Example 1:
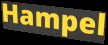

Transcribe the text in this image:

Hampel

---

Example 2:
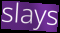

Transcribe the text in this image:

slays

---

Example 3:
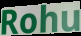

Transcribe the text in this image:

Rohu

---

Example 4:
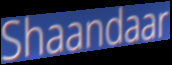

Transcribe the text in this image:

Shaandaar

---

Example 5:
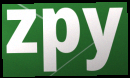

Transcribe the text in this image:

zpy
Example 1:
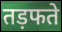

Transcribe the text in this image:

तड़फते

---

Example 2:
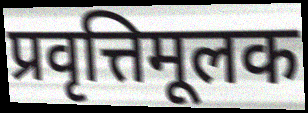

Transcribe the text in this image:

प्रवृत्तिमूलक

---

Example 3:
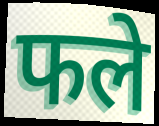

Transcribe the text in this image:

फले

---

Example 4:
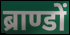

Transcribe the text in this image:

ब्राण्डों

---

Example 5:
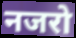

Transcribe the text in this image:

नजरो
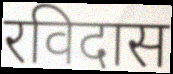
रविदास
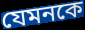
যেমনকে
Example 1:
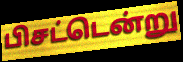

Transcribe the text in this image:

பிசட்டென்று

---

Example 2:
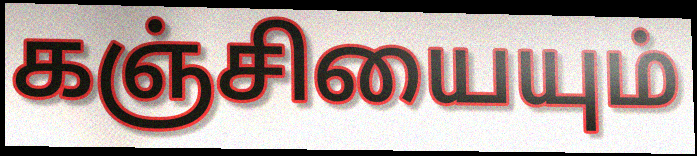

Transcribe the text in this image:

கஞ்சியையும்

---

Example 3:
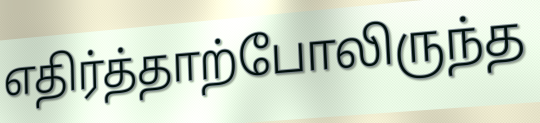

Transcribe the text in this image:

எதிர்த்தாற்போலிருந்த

..........

**What you should do**
Wherever an image sits in the data, omit it; everything else must be copied exactly.

**Written solution**
Example 1:

Transcribe the text in this image:

Hampel

---

Example 2:

Transcribe the text in this image:

slays

---

Example 3:

Transcribe the text in this image:

Rohu

---

Example 4:

Transcribe the text in this image:

Shaandaar

---

Example 5:

Transcribe the text in this image:

zpy
Example 1:

Transcribe the text in this image:

तड़फते

---

Example 2:

Transcribe the text in this image:

प्रवृत्तिमूलक

---

Example 3:

Transcribe the text in this image:

फले

---

Example 4:

Transcribe the text in this image:

ब्राण्डों

---

Example 5:

Transcribe the text in this image:

नजरो
रविदास
যেমনকে
Example 1:

Transcribe the text in this image:

பிசட்டென்று

---

Example 2:

Transcribe the text in this image:

கஞ்சியையும்

---

Example 3:

Transcribe the text in this image:

எதிர்த்தாற்போலிருந்த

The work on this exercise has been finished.